День проходит по-домашнему. Мы гуляем по саду, я показываю Аресу яблони, рассказываю, как в детстве лазила по ним, падала, на что он смеётся, тихо, но искренне.
Мама готовит пирог — тот самый, с корицей, — и дом наполняется знакомым запахом. Мы едим вместе, и я чувствую себя дома, но теперь и рядом с Аресом. Это странно, но будто правильно. Будто теперь всё так, как и должно быть. Каждый на своём месте... он рядом со мной.
К вечеру мама уходит спать, а мы с Аресом сидим на крыльце. Небо темнеет, звёзды проступают, и я думаю о том, как он вписался в мою жизнь.
— Ты в порядке? — обеспокоенно спрашивает и внимательно смотрит на меня.
— Да, — улыбаюсь. — Спасибо, что привёз меня.
Он кивает, молчит секунду, потом поворачивается ко мне полностью.
— Эмили, — его голос слегка дрожит, как тогда в больнице. — Ты дала мне шанс. Я хочу знать... это всё ещё так?
Поворачиваюсь к нему, прикасаюсь к руке и чувствую, как сердце начинает биться быстрее, а по коже пробегают мурашки.
— Да, — уверенно произношу на выдохе. — Это всё ещё так.
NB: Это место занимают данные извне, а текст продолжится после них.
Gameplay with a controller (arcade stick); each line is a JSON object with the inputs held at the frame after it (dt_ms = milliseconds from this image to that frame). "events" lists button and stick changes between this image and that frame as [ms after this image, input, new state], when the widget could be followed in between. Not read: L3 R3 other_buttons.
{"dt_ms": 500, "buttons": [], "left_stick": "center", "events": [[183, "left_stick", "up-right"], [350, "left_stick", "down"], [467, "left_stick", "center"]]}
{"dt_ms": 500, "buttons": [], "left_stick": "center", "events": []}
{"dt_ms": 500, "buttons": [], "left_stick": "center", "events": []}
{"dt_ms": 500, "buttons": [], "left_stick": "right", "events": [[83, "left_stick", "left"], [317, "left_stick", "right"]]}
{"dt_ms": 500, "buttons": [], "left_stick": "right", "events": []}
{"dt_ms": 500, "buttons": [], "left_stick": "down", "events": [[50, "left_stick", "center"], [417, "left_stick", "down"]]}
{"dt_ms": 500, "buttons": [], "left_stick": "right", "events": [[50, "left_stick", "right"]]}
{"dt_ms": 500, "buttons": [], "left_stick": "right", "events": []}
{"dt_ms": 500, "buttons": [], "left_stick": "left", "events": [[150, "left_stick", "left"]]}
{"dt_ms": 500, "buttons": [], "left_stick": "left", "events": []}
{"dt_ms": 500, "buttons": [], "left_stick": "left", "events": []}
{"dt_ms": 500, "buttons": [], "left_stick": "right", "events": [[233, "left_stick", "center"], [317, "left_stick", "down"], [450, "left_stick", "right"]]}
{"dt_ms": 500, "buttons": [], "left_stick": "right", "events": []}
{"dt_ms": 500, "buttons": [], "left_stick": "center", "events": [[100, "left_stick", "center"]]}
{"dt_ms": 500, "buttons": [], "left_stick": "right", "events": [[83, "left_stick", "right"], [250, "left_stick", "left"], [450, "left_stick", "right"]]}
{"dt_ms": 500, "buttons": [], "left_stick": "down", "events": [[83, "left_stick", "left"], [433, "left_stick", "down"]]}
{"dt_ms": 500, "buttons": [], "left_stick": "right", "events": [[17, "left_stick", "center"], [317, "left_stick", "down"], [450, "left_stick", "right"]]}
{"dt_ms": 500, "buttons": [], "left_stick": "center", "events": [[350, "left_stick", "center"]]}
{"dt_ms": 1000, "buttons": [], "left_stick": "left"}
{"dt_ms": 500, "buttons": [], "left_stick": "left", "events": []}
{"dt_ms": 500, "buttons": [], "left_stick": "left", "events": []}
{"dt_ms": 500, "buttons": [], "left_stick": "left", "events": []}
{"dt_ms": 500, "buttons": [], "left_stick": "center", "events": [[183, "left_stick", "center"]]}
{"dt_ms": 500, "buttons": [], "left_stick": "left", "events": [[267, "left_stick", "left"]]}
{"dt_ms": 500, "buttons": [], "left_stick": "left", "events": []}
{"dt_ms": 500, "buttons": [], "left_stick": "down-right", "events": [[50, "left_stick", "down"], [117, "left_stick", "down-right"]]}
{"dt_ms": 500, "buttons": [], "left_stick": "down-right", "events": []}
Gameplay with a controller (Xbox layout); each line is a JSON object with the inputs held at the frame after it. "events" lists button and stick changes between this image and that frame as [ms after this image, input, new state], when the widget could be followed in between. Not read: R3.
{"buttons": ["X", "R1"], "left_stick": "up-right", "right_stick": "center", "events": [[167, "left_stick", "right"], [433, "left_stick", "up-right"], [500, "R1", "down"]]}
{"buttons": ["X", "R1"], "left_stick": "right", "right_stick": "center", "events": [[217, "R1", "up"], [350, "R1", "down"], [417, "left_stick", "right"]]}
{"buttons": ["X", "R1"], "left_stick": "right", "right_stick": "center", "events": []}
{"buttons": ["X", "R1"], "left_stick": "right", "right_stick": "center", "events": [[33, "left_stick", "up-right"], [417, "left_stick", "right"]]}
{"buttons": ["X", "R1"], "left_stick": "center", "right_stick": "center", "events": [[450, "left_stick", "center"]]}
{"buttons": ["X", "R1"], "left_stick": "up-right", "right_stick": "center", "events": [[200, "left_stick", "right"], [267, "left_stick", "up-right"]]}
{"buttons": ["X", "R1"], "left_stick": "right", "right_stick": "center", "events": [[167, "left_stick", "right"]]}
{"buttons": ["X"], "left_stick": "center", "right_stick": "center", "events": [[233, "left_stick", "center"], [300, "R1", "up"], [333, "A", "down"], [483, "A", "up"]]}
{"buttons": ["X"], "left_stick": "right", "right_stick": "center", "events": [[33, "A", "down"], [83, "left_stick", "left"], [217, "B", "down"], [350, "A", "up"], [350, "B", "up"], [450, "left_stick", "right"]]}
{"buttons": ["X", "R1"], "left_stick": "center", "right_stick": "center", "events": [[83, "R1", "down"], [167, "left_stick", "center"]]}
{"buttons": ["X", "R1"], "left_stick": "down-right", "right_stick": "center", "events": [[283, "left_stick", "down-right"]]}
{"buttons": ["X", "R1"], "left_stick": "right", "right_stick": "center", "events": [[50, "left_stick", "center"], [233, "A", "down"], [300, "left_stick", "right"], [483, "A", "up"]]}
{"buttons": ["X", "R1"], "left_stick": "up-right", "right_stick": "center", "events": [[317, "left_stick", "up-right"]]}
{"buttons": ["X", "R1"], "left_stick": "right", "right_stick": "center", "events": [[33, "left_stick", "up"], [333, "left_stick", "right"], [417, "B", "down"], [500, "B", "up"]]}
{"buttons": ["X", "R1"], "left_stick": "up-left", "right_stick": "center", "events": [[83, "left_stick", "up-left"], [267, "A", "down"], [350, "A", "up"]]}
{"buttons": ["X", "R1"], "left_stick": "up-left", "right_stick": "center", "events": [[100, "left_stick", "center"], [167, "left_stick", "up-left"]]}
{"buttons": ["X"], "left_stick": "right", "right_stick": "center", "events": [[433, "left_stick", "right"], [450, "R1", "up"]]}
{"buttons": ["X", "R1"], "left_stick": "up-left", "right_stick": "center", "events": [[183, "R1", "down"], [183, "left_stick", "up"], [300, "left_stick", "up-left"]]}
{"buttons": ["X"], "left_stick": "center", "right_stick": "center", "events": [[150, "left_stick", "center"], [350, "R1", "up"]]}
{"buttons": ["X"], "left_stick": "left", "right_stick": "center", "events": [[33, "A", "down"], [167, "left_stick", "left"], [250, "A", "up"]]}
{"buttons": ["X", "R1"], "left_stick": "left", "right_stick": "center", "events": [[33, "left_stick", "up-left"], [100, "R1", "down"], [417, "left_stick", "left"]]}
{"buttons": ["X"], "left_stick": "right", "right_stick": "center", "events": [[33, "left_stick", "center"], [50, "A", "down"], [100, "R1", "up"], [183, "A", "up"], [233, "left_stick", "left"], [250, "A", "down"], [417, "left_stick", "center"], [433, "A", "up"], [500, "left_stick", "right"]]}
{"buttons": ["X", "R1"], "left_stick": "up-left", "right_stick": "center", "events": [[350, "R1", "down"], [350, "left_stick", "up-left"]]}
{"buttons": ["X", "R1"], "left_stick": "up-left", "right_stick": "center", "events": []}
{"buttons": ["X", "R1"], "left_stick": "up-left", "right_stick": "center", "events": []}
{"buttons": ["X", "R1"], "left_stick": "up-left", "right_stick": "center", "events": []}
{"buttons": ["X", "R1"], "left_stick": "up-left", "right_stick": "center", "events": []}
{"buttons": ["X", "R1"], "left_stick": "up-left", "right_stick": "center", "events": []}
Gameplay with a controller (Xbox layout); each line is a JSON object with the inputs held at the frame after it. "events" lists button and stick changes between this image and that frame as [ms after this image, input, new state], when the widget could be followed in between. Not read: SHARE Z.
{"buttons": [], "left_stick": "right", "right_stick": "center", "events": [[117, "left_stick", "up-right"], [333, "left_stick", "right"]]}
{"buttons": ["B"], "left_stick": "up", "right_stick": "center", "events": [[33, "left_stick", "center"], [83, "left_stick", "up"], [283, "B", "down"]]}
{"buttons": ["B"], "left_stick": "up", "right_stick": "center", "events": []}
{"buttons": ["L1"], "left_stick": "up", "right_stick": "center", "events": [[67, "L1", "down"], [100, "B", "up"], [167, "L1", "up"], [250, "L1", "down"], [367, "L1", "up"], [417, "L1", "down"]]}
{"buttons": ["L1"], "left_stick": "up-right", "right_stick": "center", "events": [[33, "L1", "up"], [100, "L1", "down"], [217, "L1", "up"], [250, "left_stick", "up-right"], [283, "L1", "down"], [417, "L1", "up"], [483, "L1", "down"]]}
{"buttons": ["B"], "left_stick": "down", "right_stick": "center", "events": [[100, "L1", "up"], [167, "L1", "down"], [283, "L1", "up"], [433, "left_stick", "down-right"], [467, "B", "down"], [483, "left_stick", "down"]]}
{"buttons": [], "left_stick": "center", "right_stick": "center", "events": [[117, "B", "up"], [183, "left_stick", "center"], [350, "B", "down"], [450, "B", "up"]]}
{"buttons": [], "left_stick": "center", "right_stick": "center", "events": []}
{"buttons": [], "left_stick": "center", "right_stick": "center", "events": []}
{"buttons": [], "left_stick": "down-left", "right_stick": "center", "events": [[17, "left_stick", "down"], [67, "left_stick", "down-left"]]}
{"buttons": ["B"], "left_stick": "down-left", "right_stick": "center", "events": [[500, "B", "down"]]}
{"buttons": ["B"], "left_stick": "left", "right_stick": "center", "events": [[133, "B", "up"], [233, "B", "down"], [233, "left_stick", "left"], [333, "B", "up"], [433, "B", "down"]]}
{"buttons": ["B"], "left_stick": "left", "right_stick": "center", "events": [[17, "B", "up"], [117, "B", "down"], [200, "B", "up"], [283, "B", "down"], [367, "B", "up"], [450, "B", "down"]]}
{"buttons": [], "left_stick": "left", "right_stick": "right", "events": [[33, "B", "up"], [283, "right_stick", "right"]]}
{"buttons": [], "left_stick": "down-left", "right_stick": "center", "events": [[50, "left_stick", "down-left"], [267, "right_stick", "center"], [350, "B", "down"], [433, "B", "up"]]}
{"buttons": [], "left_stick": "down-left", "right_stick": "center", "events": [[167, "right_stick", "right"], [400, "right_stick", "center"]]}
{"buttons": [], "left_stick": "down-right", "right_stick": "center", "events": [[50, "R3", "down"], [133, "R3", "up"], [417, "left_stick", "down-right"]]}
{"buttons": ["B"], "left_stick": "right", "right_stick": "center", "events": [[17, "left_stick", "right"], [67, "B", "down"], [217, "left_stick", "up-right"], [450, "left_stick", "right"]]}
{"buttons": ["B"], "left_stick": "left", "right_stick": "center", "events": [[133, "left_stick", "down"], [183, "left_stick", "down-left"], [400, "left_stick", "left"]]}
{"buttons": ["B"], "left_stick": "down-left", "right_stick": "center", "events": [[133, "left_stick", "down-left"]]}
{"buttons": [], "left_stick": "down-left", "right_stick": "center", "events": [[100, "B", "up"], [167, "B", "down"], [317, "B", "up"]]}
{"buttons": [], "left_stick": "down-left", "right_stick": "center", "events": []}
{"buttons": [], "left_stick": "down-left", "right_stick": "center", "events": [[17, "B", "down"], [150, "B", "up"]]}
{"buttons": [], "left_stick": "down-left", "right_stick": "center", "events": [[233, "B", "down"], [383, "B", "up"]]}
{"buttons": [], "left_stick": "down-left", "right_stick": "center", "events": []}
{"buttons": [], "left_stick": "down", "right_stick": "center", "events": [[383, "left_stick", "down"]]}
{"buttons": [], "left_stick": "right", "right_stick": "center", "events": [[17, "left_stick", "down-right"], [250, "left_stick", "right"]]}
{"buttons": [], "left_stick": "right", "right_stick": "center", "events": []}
Я хочу попробовать, Арес.
Он не говорит ничего, просто перехватывает мою руку, сжимает её, и я чувствую его тепло, что жаром распространяется по всему телу.
Это то самое начало. Наше отправное многоточие...
Глава 46: Селена
Эмили
Мы с Аресом возвращаемся в город после выходных у мамы. Дорога обратно проходит тихо — я смотрю в окно, на поля, что сменяются домами, а он ведёт машину, иногда бросая на меня заинтересованные взгляды.